[Interview] This Vancouver-based Startup Plans To Boost Drug Design With AI
Variational AI is a newly formed artificial intelligence (AI)-driven molecule discovery & drug design startup out of Vancouver, British Columbia, Canada. The company has developed Enki, an AI-powered small molecule discovery service.
The founders of Variational AI are planning to build on top of their state-of-the-art expertise in machine learning, reflected in more than 40 research publications, including those presented at NIPS/NeurIPS, ICML, ICLR, CVPR, ICCV, and other top events in the area of artificial intelligence research.
The organizing principle of Variational AI is that the exponentially growing cost of drug discovery can only be halted if the pharmaceutical industry shifts the paradigm by which it searches the space of molecules. Variational AI has developed a machine learning algorithm that organizes the full space of 10^60 drug-like molecules based upon their pharmacological properties rather than their chemical structure, enabling state-of-the-art QSAR and transformative multi-property inverse QSAR/QSPR. They use sophisticated deep learning to build a nonlinear ligand-based pharmacophore, which implicitly accounts for induced fit, solvation, entropic effects, and multiple binding domains. Just as a chess grandmaster develops an intuition for good moves by studying millions of games from early childhood, their algorithms learn pharmacological intuition from vast volumes of raw experimental data that would overwhelm any human. Within their property-based search space, they simultaneously optimize pharmacological activity, synthesizability, ADME, and toxicity, directly producing highly novel lead candidates. By integrating multiple assays for each pharmacological property across many datasets, they avoid overfitting to any single approximate or noisy assay and increase the probability that your final drug candidate successfully progresses through clinical testing.

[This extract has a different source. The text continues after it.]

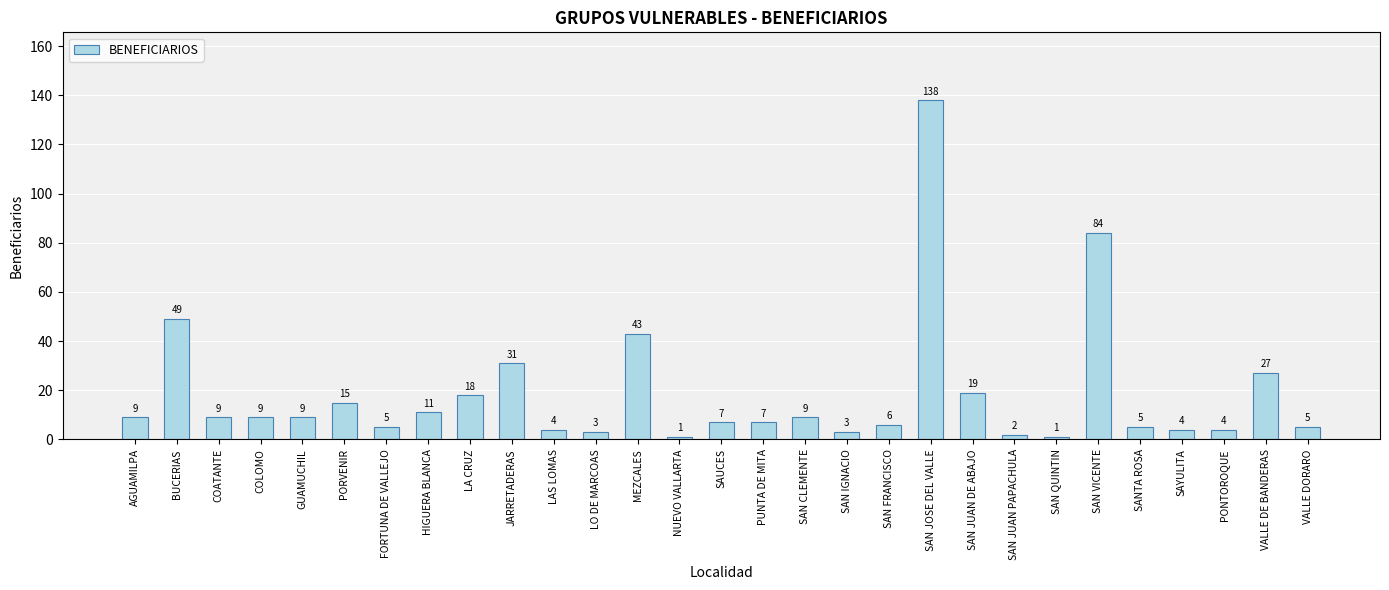

The chart shows a value of 39 at VALLE DE BANDERAS. True or false?

False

Canada has been emerging as a global hub for artificial intelligence technologies, and it also seems to be a suitable place for building AI-driven drug discovery startups. Recently, I made a brief review of top AI-augmented drug design companies in Toronto, a city of biotech entrepreneurs and technology innovators, and found that 13 top-notch companies are already showing considerable achievements in the pharmaceutical space -- having raised collectively more than $60 million in early-stage venture funding and grants over the last several years. But Toronto is not the only “sweet spot” in Canada to build a successful company in the pharmaceutical space, especially when it comes to computation and artificial intelligence. Variational AI is one recent example of a company in Vancouver -- another promising destination for AI entrepreneurs, thanks to its rooted academic background, strength in applied AI, and rising support for the entrepreneurial community by the government of British Columbia. According to the AI Network of British Columbia (AInBC), Vancouver has 150+ AI/machine learning start-ups working across a range of application areas.

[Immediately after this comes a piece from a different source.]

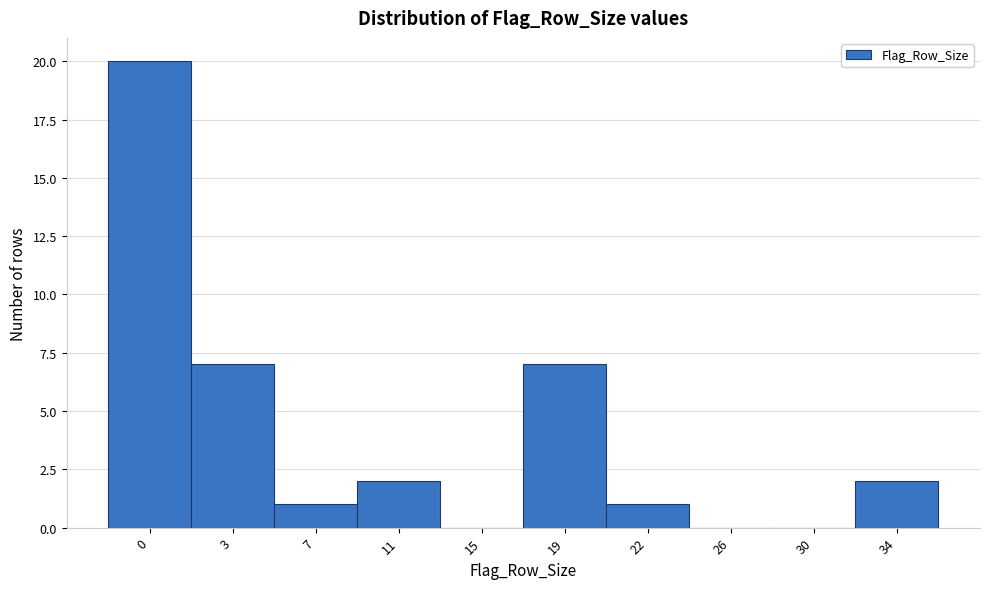

Reading right to left, extract all data points from this chart.

34=2	30=0	26=0	22=1	19=7	15=0	11=2	7=1	3=7	0=20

I have asked several questions to Handol Kim, Co-Founder, and CEO at Variational AI, to have a glimpse into the plans and aspirations of the newly formed company, and find out how Variational AI is going to compete with a growing number of AI-driven drug discovery vendors out there. Below is a brief interview:
Handol Kim, Co-founder, CEO, Variational AI
Handol, at what stage is your drug design platform? Do you already have some proof of concept and how does it compare to existing industry benchmarks (if any)?
The standard benchmark tasks used to evaluate AI algorithms for molecular property optimization are a maximization of the Crippen octanol-water partition coefficient (logP) and the quantitative estimate of drug-likeness (QED). LogP and QED are useful heuristics for optimizing ADME properties and can be evaluated quickly and reproducibly, so the quality of optimized molecules can be compared consistently between algorithms. On these measures, we produce molecules up to 3.3 times better than competitors. AI molecular property prediction is commonly benchmarked using the NIH’s Tox21 dataset, comprising in vitro measurements of twelve toxicity pathways across ~8000 molecules. Again, we achieve the best performance in the world predicting the properties of the held-out test set designated for this benchmark.
Moreover, our algorithm only requires a fixed training set of molecules on which properties, such as binding affinity or toxicity, have been measured. In practice, this training set will include the collected experimental data from a drug development pipeline, such as high-throughput screening, in vitro measurements of ADME and toxicity, and in vivo experiments on a smaller subset of molecules. It is only by leveraging this experimental data that machine learning can avoid the approximations, biases, and false confidence of structure-based drug design.